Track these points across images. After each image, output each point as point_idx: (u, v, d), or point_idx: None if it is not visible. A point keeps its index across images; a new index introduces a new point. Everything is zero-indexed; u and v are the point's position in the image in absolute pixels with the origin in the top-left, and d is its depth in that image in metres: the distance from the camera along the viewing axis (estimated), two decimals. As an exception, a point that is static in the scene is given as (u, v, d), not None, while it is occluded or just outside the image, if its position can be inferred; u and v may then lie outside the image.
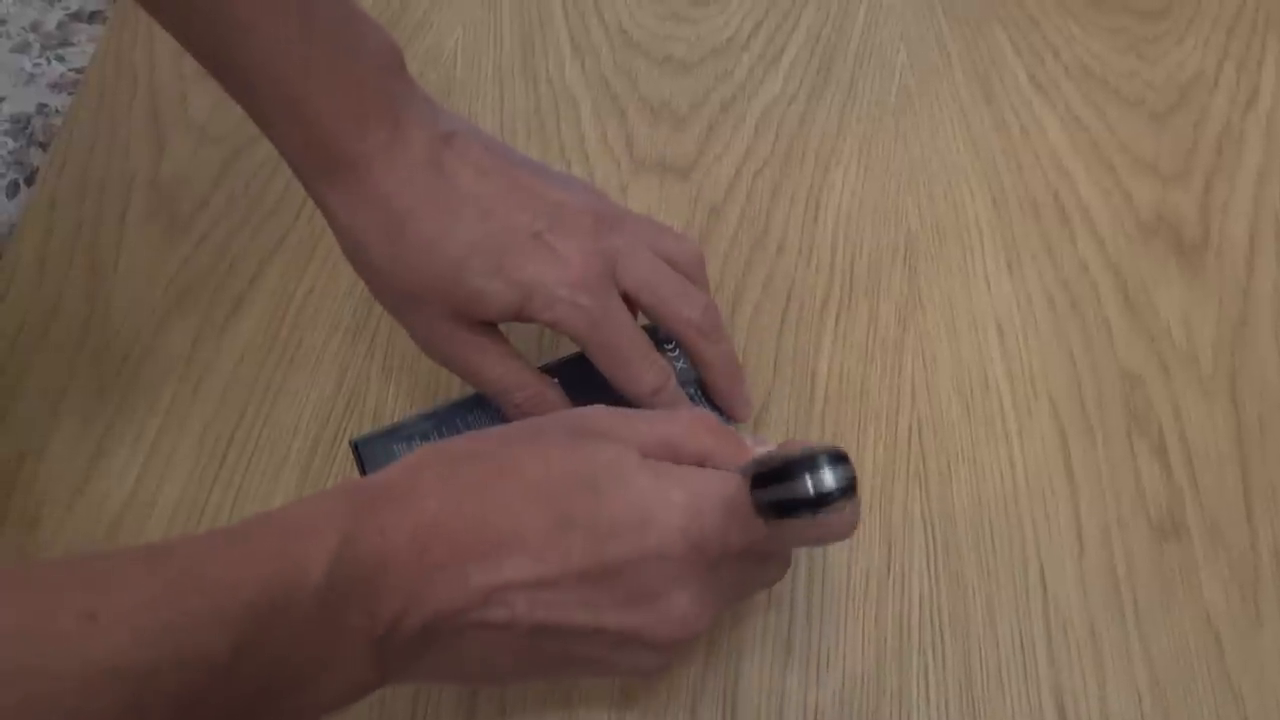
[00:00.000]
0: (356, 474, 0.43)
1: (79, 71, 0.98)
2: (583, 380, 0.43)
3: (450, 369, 0.43)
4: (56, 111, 0.95)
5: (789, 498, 0.27)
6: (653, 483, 0.33)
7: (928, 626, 0.44)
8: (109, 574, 0.28)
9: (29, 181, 0.93)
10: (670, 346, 0.45)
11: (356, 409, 0.50)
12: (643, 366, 0.41)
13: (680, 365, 0.45)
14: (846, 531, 0.35)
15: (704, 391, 0.44)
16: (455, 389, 0.49)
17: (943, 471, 0.47)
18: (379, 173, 0.40)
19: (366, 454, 0.43)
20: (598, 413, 0.36)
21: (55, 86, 0.94)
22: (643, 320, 0.44)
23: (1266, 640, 0.43)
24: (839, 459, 0.27)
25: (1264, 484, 0.47)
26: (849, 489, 0.27)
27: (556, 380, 0.43)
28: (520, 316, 0.41)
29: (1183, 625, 0.43)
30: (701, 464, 0.35)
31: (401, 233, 0.40)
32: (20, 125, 0.90)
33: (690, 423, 0.36)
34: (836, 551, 0.45)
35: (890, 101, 0.59)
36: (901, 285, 0.53)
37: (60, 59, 0.94)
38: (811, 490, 0.26)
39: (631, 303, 0.42)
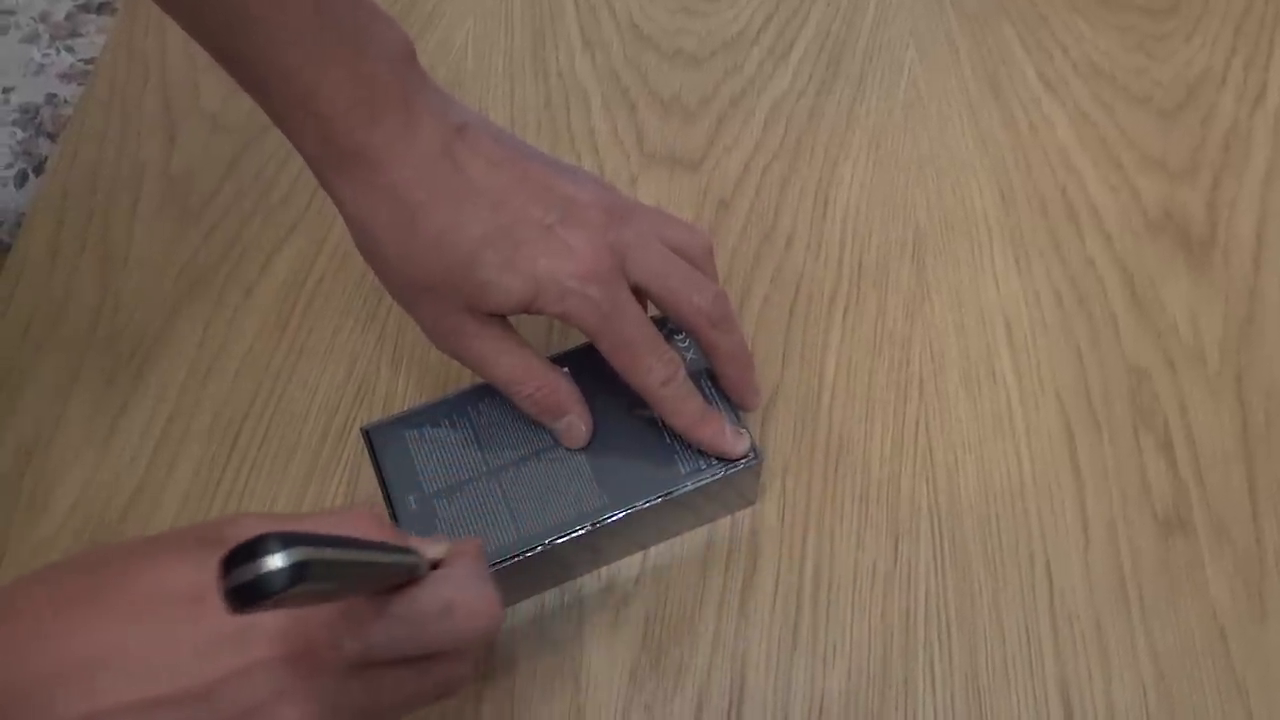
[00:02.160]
0: (367, 460, 0.44)
1: (88, 62, 0.98)
2: (593, 370, 0.43)
3: (459, 360, 0.43)
4: (65, 102, 0.95)
5: (238, 583, 0.24)
6: None
7: (934, 619, 0.44)
8: None
9: (37, 171, 0.93)
10: (681, 338, 0.46)
11: (366, 398, 0.50)
12: (652, 358, 0.41)
13: (690, 356, 0.45)
14: (474, 631, 0.33)
15: (714, 382, 0.45)
16: (465, 378, 0.49)
17: (949, 465, 0.47)
18: (390, 165, 0.40)
19: (378, 440, 0.43)
20: (245, 519, 0.33)
21: (64, 77, 0.94)
22: (652, 311, 0.44)
23: (1271, 635, 0.43)
24: (290, 543, 0.25)
25: (1269, 481, 0.47)
26: (295, 574, 0.24)
27: (566, 370, 0.43)
28: (530, 309, 0.41)
29: (1188, 620, 0.44)
30: None
31: (412, 225, 0.40)
32: (29, 115, 0.90)
33: (351, 522, 0.33)
34: (843, 544, 0.45)
35: (899, 97, 0.59)
36: (909, 279, 0.53)
37: (69, 49, 0.94)
38: (250, 575, 0.24)
39: (642, 294, 0.42)
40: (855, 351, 0.51)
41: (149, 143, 0.59)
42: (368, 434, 0.44)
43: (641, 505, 0.42)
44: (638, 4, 0.64)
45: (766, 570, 0.45)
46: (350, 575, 0.28)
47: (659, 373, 0.41)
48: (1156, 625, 0.44)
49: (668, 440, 0.43)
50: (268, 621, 0.30)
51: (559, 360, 0.44)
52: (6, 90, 0.91)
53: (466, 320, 0.41)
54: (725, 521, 0.46)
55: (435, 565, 0.34)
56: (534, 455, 0.43)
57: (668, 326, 0.45)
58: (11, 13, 0.97)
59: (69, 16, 0.98)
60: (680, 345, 0.45)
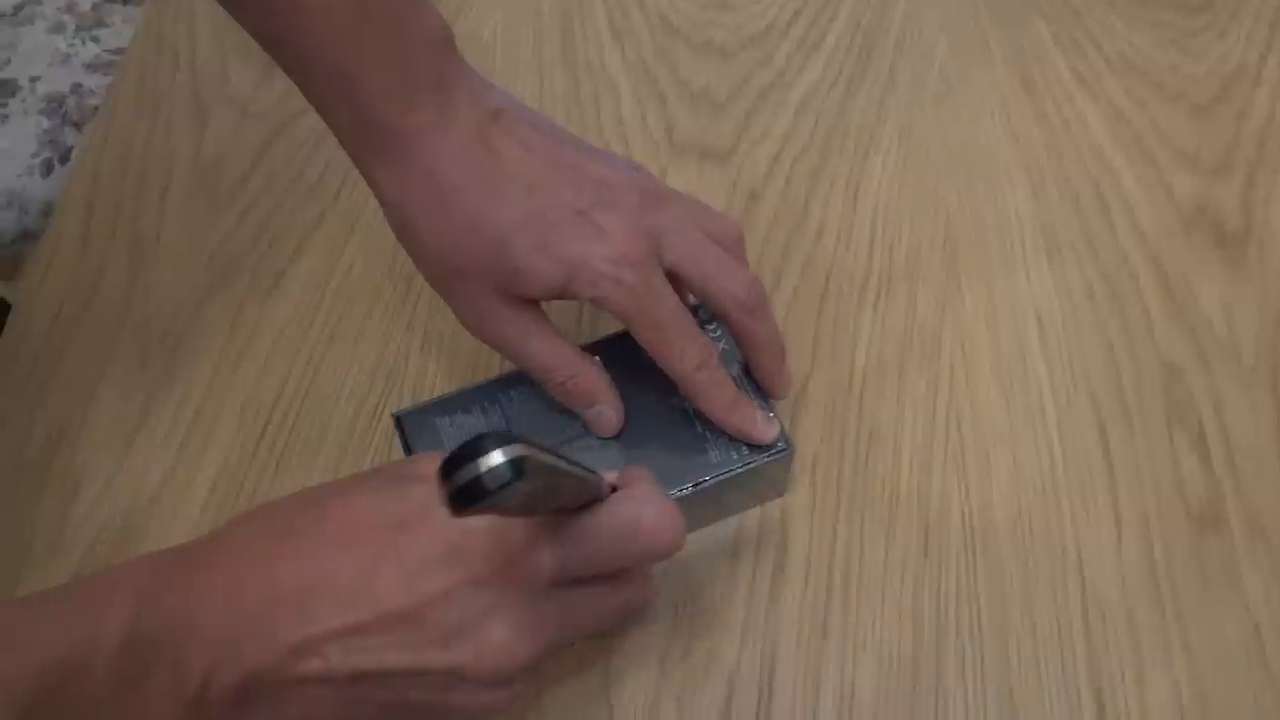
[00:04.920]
0: (398, 447, 0.43)
1: (114, 52, 0.98)
2: (624, 359, 0.43)
3: (493, 346, 0.43)
4: (91, 92, 0.96)
5: (461, 483, 0.26)
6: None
7: (965, 611, 0.44)
8: None
9: (63, 160, 0.93)
10: (712, 327, 0.45)
11: (395, 384, 0.50)
12: (686, 342, 0.41)
13: (721, 346, 0.45)
14: (661, 546, 0.34)
15: (745, 372, 0.44)
16: (494, 366, 0.49)
17: (981, 458, 0.47)
18: (426, 150, 0.40)
19: (409, 427, 0.43)
20: (422, 458, 0.36)
21: (90, 67, 0.95)
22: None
23: (1307, 632, 0.43)
24: (506, 441, 0.26)
25: (1305, 478, 0.46)
26: (515, 469, 0.26)
27: (598, 359, 0.43)
28: (564, 294, 0.40)
29: (1222, 616, 0.43)
30: None
31: (447, 210, 0.40)
32: (55, 105, 0.91)
33: None
34: (873, 535, 0.45)
35: (930, 90, 0.59)
36: (940, 273, 0.52)
37: (95, 40, 0.94)
38: (473, 474, 0.25)
39: (676, 279, 0.42)
40: (886, 344, 0.50)
41: (179, 130, 0.59)
42: (399, 420, 0.44)
43: (673, 494, 0.42)
44: (667, -4, 0.64)
45: (796, 561, 0.45)
46: (555, 481, 0.29)
47: (693, 357, 0.41)
48: (1190, 621, 0.43)
49: (699, 430, 0.43)
50: (472, 543, 0.32)
51: (591, 349, 0.44)
52: (33, 80, 0.91)
53: (499, 305, 0.41)
54: (754, 511, 0.46)
55: (613, 490, 0.35)
56: (565, 443, 0.43)
57: (699, 314, 0.45)
58: (38, 2, 0.97)
59: (95, 7, 0.98)
60: (712, 334, 0.45)
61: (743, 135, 0.58)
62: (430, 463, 0.34)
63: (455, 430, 0.43)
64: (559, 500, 0.32)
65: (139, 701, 0.30)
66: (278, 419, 0.49)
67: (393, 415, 0.44)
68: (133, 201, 0.56)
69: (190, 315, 0.52)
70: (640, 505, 0.34)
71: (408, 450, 0.43)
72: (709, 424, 0.43)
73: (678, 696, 0.42)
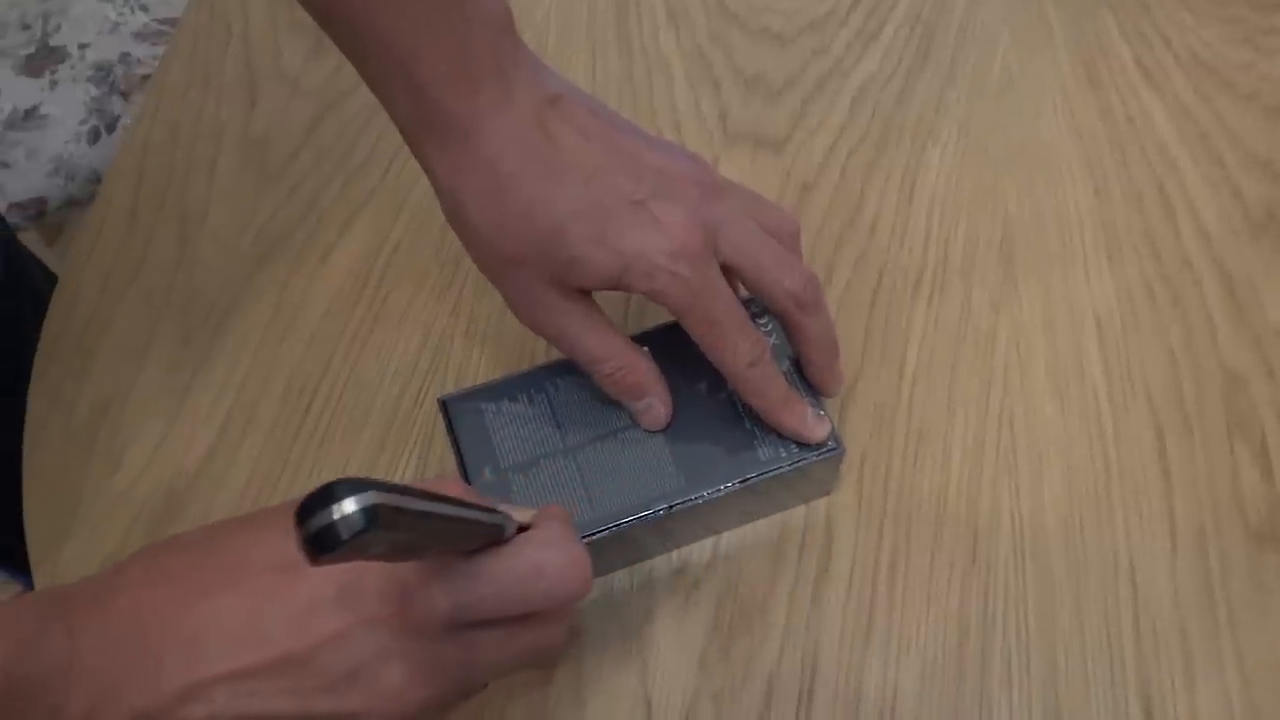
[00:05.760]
0: (440, 430, 0.43)
1: (163, 22, 0.98)
2: (673, 351, 0.42)
3: (543, 335, 0.42)
4: (139, 61, 0.96)
5: (314, 531, 0.25)
6: None
7: (1012, 616, 0.43)
8: None
9: (110, 129, 0.93)
10: (763, 321, 0.45)
11: (440, 367, 0.49)
12: (740, 338, 0.40)
13: (772, 341, 0.44)
14: (564, 592, 0.33)
15: (795, 368, 0.44)
16: (540, 353, 0.49)
17: (1033, 462, 0.46)
18: (483, 134, 0.39)
19: (455, 412, 0.43)
20: None
21: (139, 36, 0.95)
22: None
23: (1366, 654, 0.42)
24: (361, 488, 0.25)
25: (1368, 495, 0.45)
26: (368, 517, 0.25)
27: (647, 350, 0.43)
28: (618, 286, 0.40)
29: (1278, 629, 0.42)
30: None
31: (503, 197, 0.39)
32: (103, 73, 0.91)
33: (437, 485, 0.33)
34: (920, 537, 0.44)
35: (991, 83, 0.58)
36: (996, 271, 0.51)
37: (144, 9, 0.94)
38: (324, 522, 0.24)
39: (729, 272, 0.41)
40: (938, 342, 0.49)
41: (230, 103, 0.59)
42: (445, 405, 0.43)
43: (719, 490, 0.41)
44: (723, -21, 0.62)
45: (841, 561, 0.44)
46: (428, 527, 0.28)
47: (746, 353, 0.40)
48: (1245, 635, 0.42)
49: (747, 425, 0.43)
50: (364, 584, 0.31)
51: (640, 340, 0.43)
52: (82, 47, 0.92)
53: (552, 294, 0.41)
54: (800, 510, 0.45)
55: (523, 530, 0.34)
56: (611, 434, 0.43)
57: (750, 308, 0.44)
58: (90, -30, 0.97)
59: (145, -24, 0.98)
60: (762, 328, 0.44)
61: (798, 124, 0.56)
62: None
63: (501, 417, 0.43)
64: (445, 543, 0.31)
65: None
66: (323, 396, 0.49)
67: (438, 400, 0.43)
68: (182, 173, 0.56)
69: (237, 289, 0.52)
70: (544, 549, 0.33)
71: (452, 435, 0.43)
72: (758, 420, 0.42)
73: (716, 695, 0.41)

::::::::

Give back an exact repeat of the lines from the top of the data through the line that holds "39: (631, 303, 0.42)", both included, and omit pictures.

Track these points across images. After each image, output each point as point_idx: (u, v, d), or point_idx: None if it is not visible. A point keeps its index across images; a new index introduces a new point. Everything is zero-indexed; u and v are the point's position in the image in absolute pixels with the origin in the top-left, and d is its depth in that image in metres: the distance from the camera along the viewing axis (estimated), two decimals. As an exception, a point that is static in the scene is given as (u, v, d), not None, while it is occluded or just outside the image, if its position can be inferred; u and v may then lie outside the image.
[00:00.000]
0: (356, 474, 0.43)
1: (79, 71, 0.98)
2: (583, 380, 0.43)
3: (450, 369, 0.43)
4: (56, 111, 0.95)
5: (789, 498, 0.27)
6: (653, 483, 0.33)
7: (928, 626, 0.44)
8: (109, 574, 0.28)
9: (29, 181, 0.93)
10: (670, 346, 0.45)
11: (356, 409, 0.50)
12: (643, 366, 0.41)
13: (680, 365, 0.45)
14: (846, 531, 0.35)
15: (704, 391, 0.44)
16: (455, 389, 0.49)
17: (943, 471, 0.47)
18: (379, 173, 0.40)
19: (366, 454, 0.43)
20: (598, 413, 0.36)
21: (55, 86, 0.94)
22: (643, 320, 0.44)
23: (1266, 640, 0.43)
24: (839, 459, 0.27)
25: (1264, 484, 0.47)
26: (849, 489, 0.27)
27: (556, 380, 0.43)
28: (520, 316, 0.41)
29: (1183, 625, 0.43)
30: (701, 464, 0.35)
31: (401, 233, 0.40)
32: (20, 125, 0.90)
33: (690, 423, 0.36)
34: (836, 551, 0.45)
35: (890, 101, 0.59)
36: (901, 285, 0.53)
37: (60, 59, 0.94)
38: (811, 490, 0.26)
39: (631, 303, 0.42)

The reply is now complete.